DATA:
● ● ● ● ●

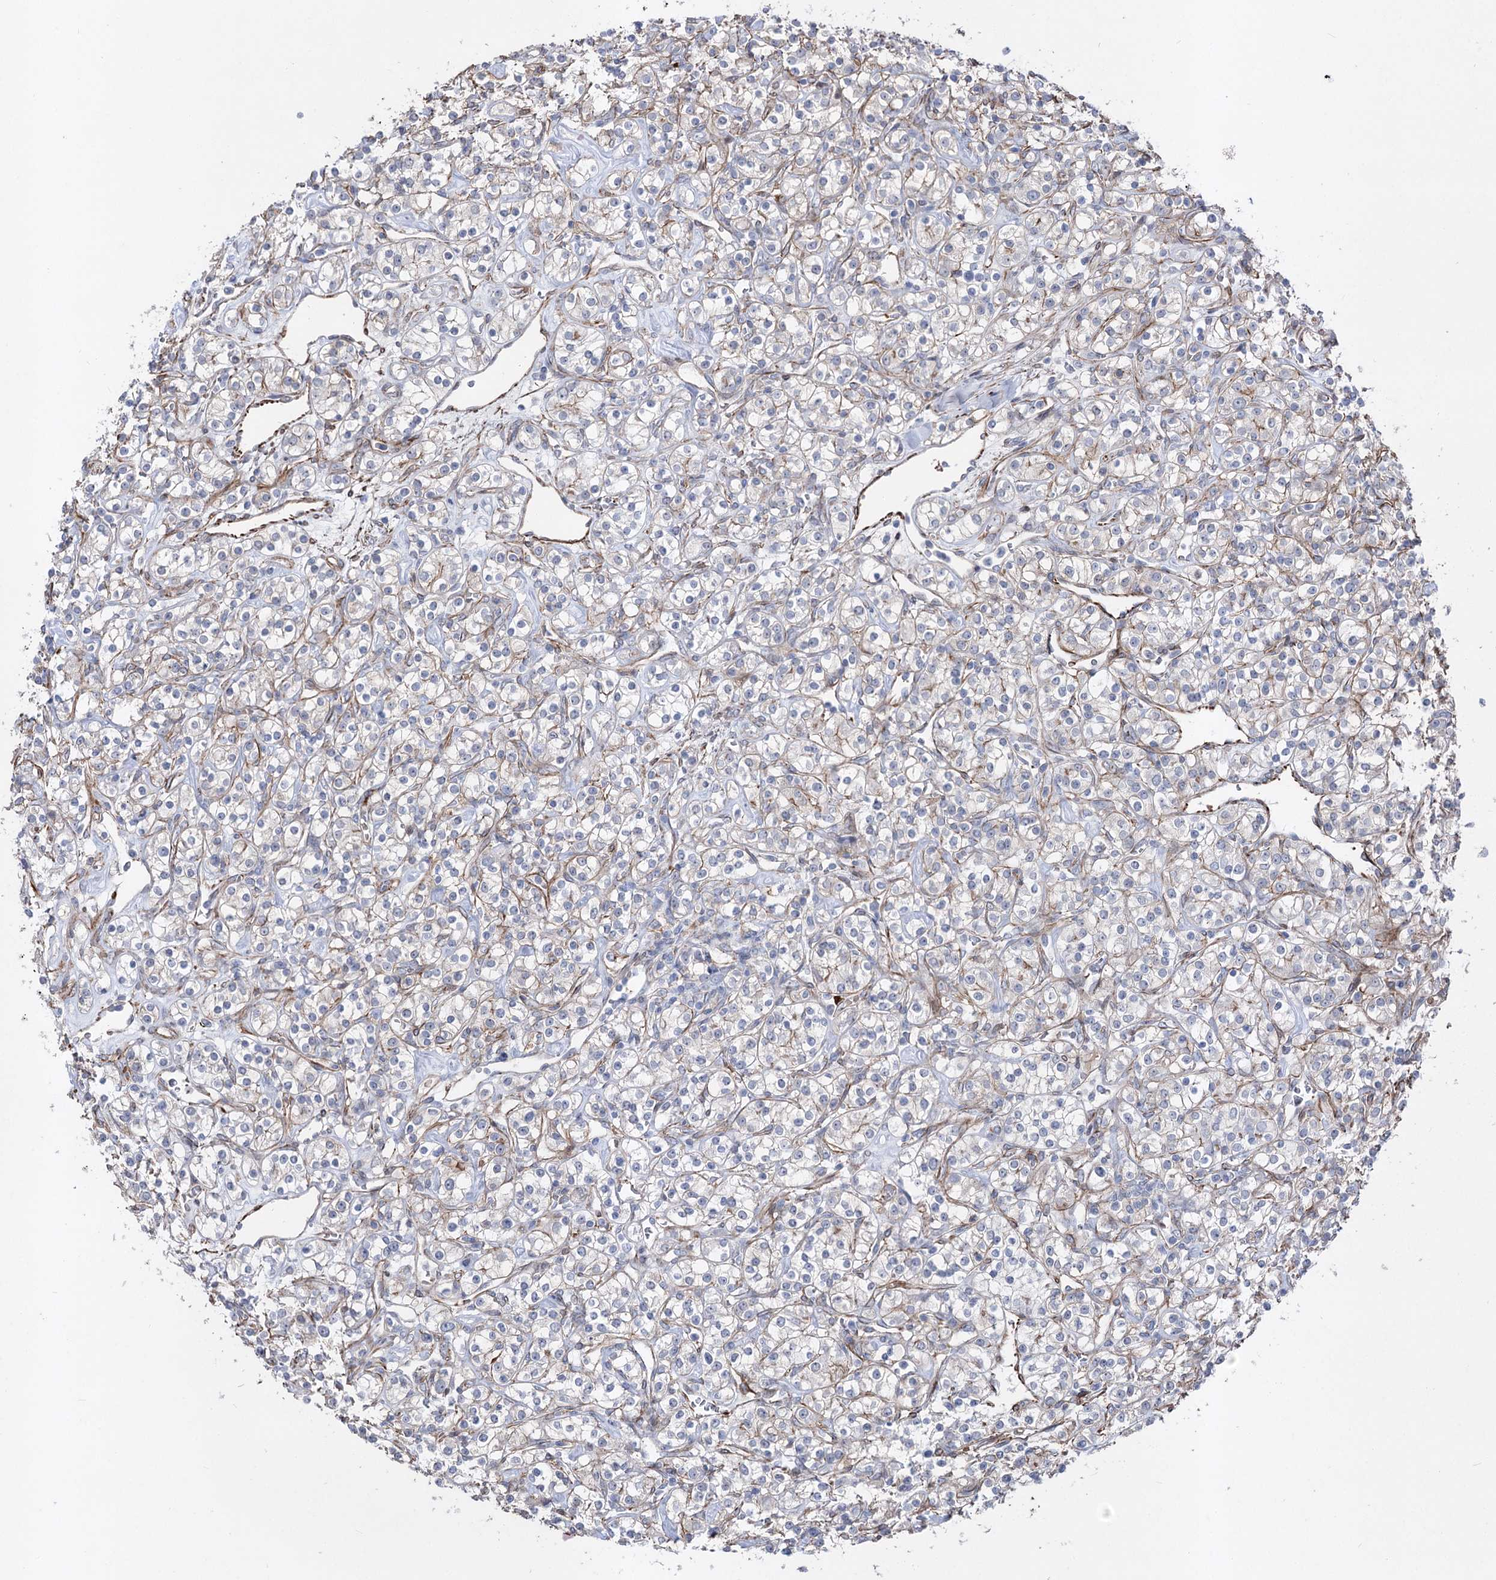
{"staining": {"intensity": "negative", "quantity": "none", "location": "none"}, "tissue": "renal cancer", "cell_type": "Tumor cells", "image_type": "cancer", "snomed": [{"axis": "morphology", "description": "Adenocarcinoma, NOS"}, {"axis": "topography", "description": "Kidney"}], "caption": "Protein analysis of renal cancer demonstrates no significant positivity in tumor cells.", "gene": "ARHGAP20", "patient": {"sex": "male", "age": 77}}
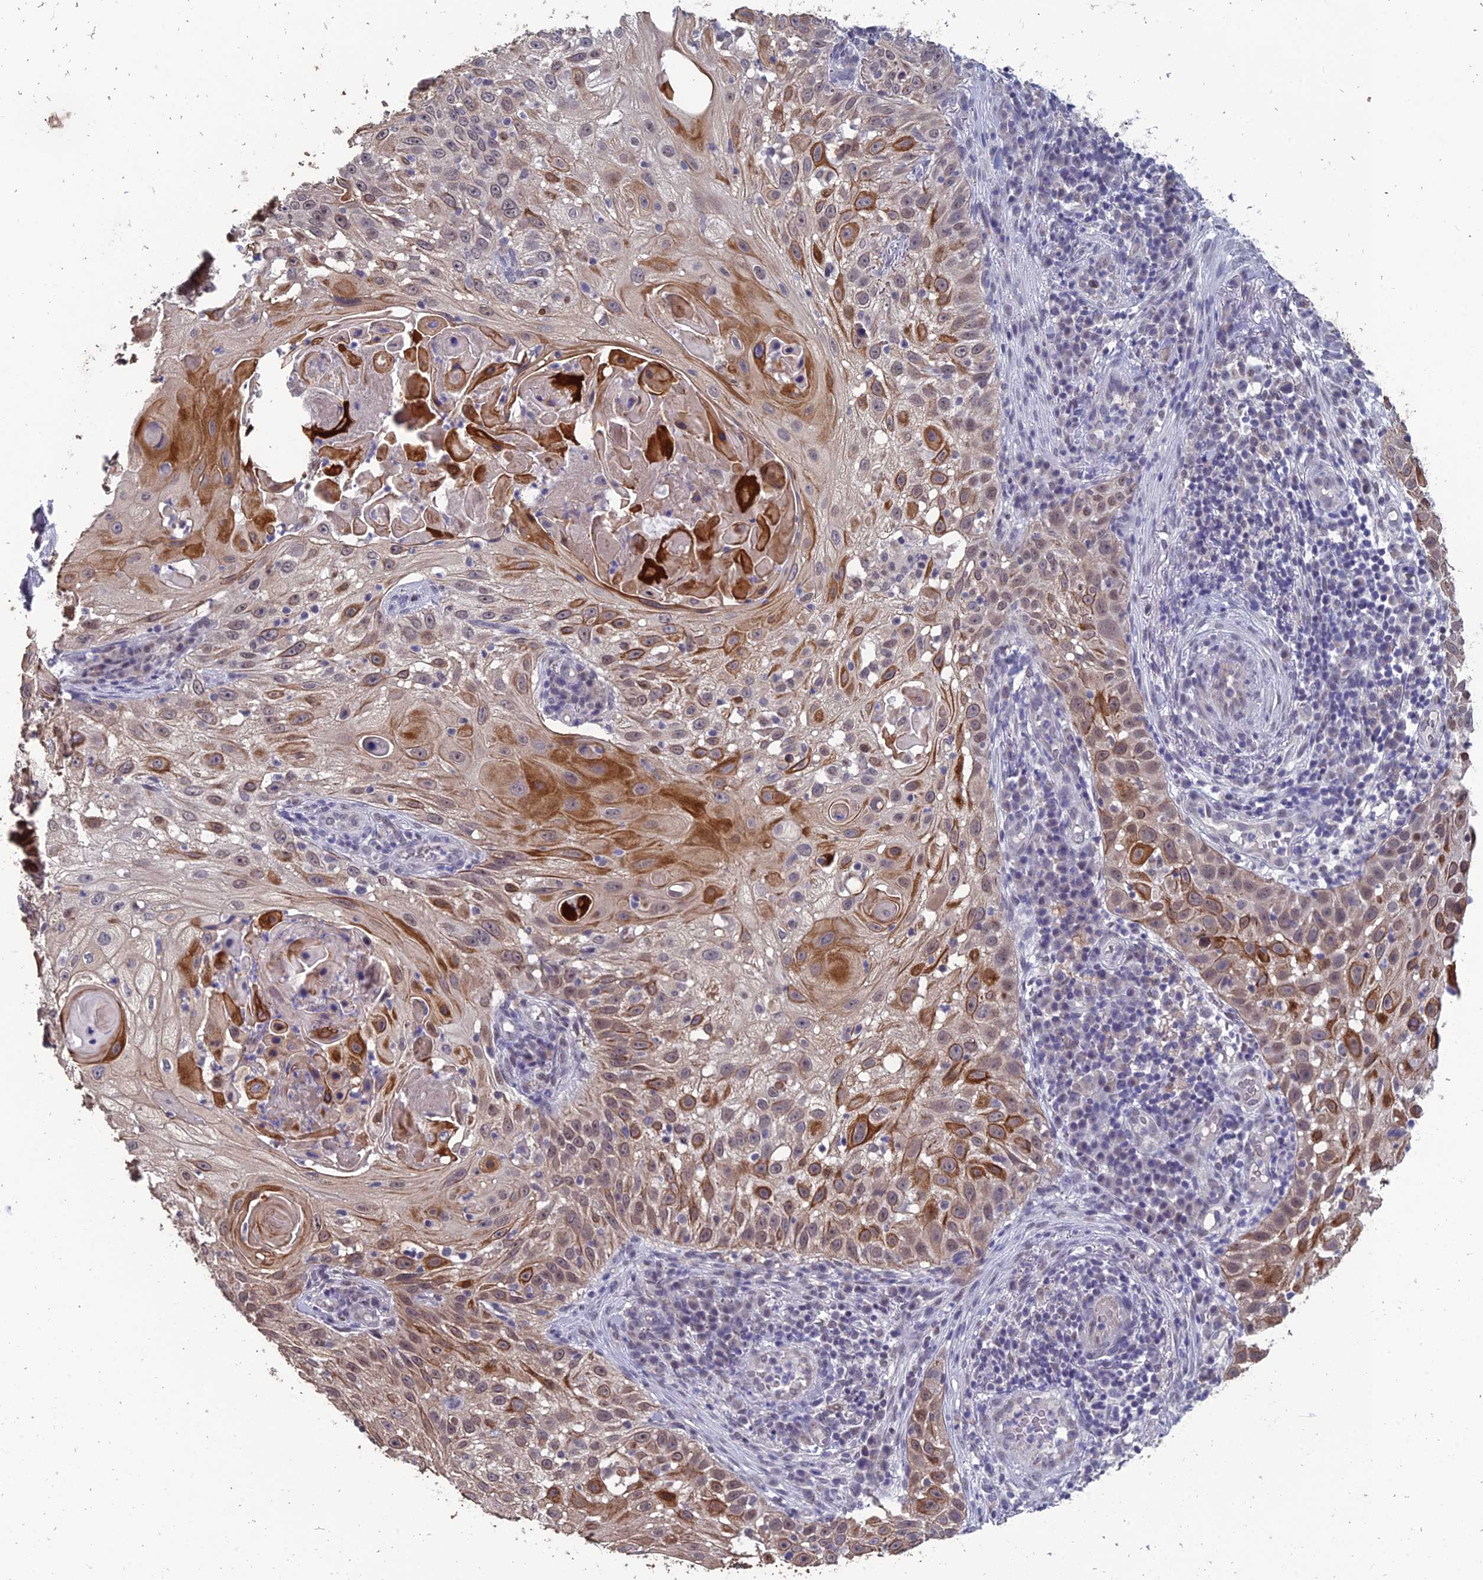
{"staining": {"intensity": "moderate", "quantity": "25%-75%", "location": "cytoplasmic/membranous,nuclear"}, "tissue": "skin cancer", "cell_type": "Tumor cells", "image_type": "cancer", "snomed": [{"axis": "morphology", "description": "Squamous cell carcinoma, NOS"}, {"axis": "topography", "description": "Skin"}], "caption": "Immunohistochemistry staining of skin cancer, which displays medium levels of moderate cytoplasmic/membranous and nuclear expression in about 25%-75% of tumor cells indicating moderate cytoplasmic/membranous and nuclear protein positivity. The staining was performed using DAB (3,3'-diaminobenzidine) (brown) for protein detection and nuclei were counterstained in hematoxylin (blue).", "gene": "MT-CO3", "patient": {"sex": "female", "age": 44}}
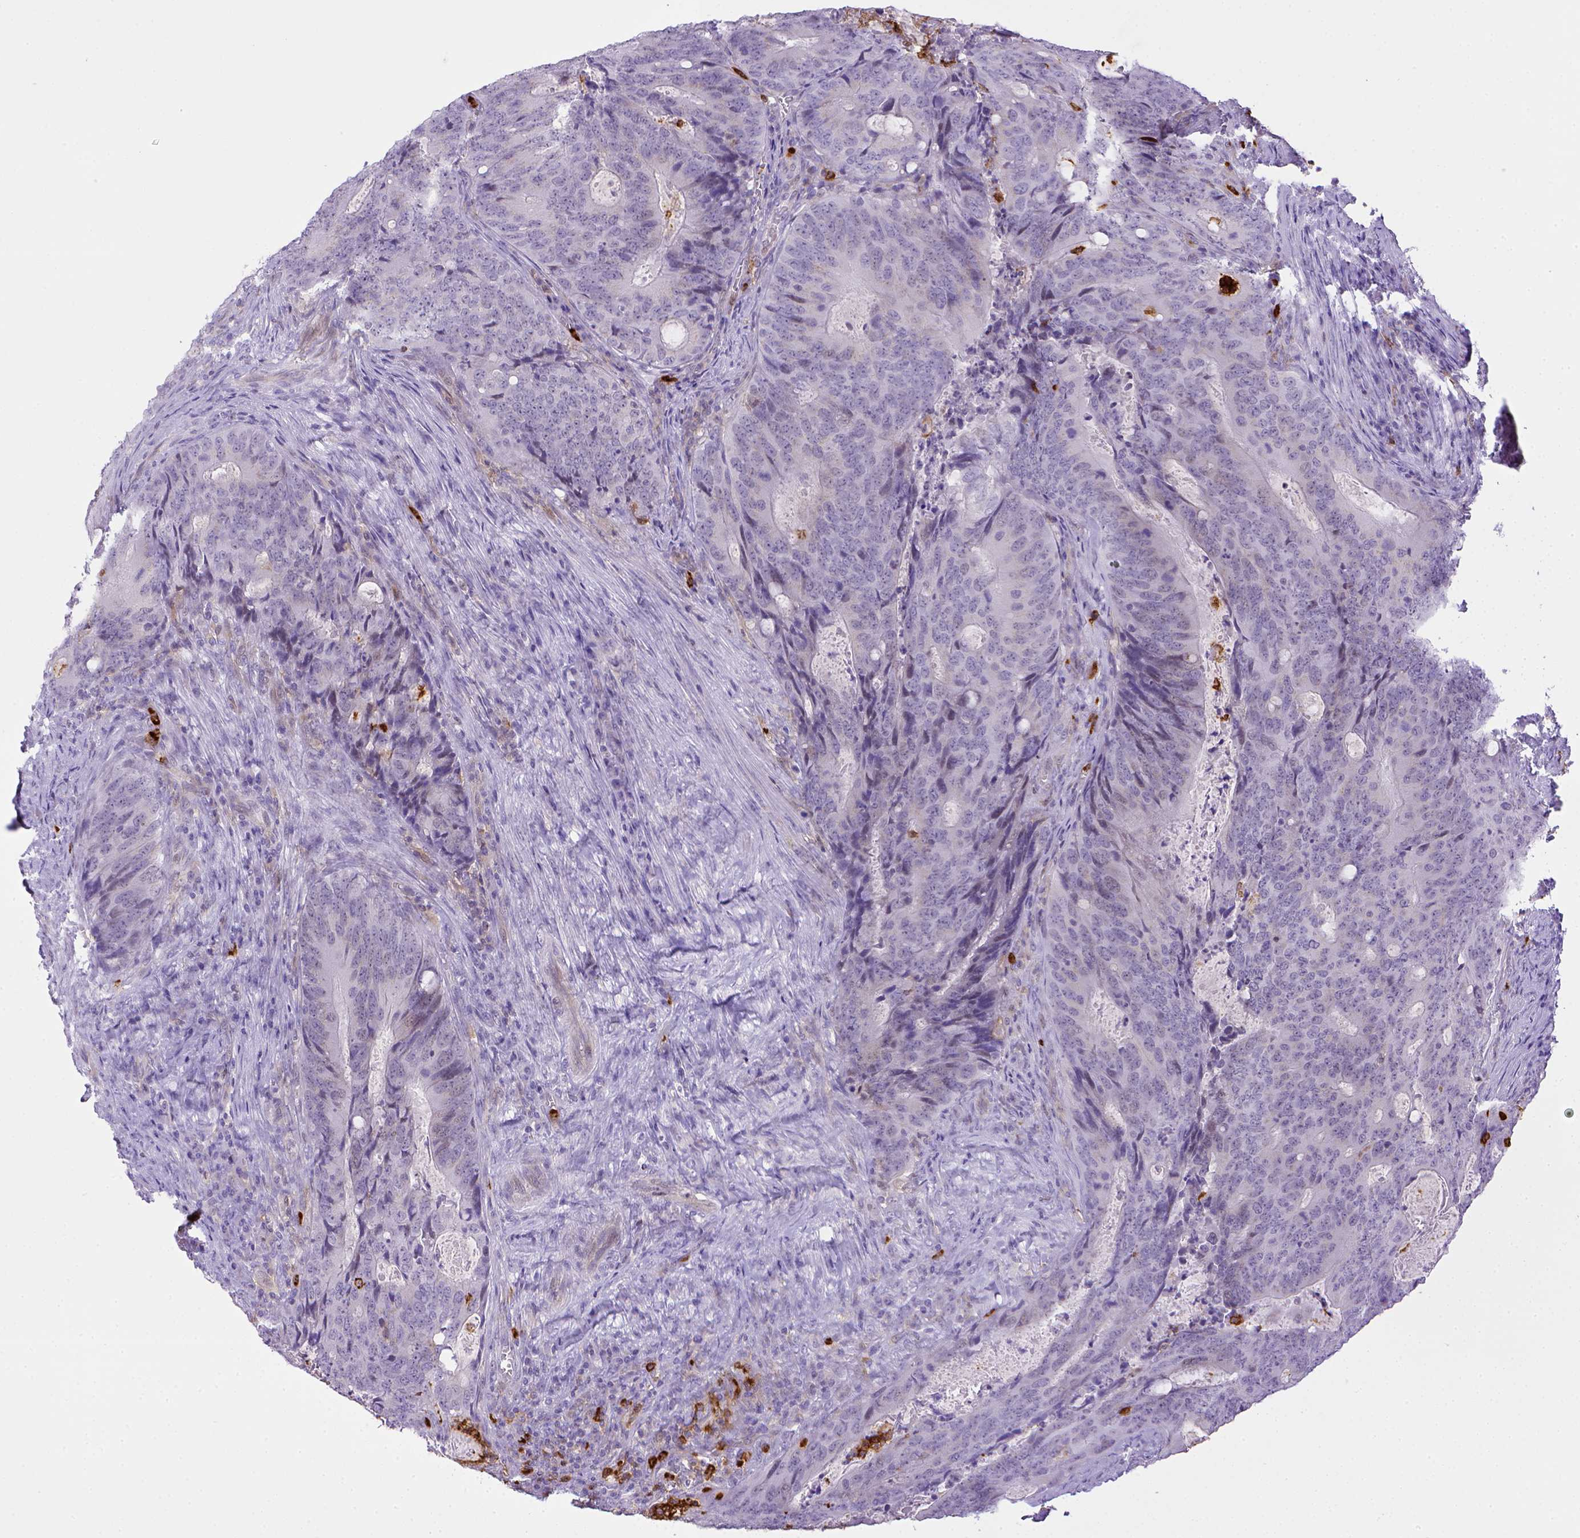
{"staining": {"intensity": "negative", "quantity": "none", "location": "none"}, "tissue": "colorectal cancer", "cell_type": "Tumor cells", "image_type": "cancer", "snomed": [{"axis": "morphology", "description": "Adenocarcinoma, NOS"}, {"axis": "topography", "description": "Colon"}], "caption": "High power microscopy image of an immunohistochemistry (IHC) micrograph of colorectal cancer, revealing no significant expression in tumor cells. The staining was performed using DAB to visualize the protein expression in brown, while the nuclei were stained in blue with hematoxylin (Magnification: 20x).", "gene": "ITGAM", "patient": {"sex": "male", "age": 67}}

● ● ● ● ●

INSTRUCTIONS FOR THE TASK:
Give back the entire listing verbatim, without the pictures.

REPLY:
{"staining": {"intensity": "negative", "quantity": "none", "location": "none"}, "tissue": "renal cancer", "cell_type": "Tumor cells", "image_type": "cancer", "snomed": [{"axis": "morphology", "description": "Adenocarcinoma, NOS"}, {"axis": "topography", "description": "Kidney"}], "caption": "Protein analysis of renal cancer demonstrates no significant positivity in tumor cells.", "gene": "ARHGAP20", "patient": {"sex": "male", "age": 77}}
{"staining": {"intensity": "moderate", "quantity": "25%-75%", "location": "cytoplasmic/membranous,nuclear"}, "tissue": "skin cancer", "cell_type": "Tumor cells", "image_type": "cancer", "snomed": [{"axis": "morphology", "description": "Squamous cell carcinoma, NOS"}, {"axis": "topography", "description": "Skin"}], "caption": "Immunohistochemistry staining of skin cancer, which displays medium levels of moderate cytoplasmic/membranous and nuclear expression in about 25%-75% of tumor cells indicating moderate cytoplasmic/membranous and nuclear protein positivity. The staining was performed using DAB (3,3'-diaminobenzidine) (brown) for protein detection and nuclei were counterstained in hematoxylin (blue).", "gene": "MT-CO3", "patient": {"sex": "female", "age": 44}}
{"staining": {"intensity": "negative", "quantity": "none", "location": "none"}, "tissue": "colorectal cancer", "cell_type": "Tumor cells", "image_type": "cancer", "snomed": [{"axis": "morphology", "description": "Adenocarcinoma, NOS"}, {"axis": "topography", "description": "Colon"}], "caption": "High power microscopy image of an immunohistochemistry (IHC) micrograph of colorectal cancer, revealing no significant expression in tumor cells. The staining was performed using DAB to visualize the protein expression in brown, while the nuclei were stained in blue with hematoxylin (Magnification: 20x).", "gene": "ITGAM", "patient": {"sex": "male", "age": 67}}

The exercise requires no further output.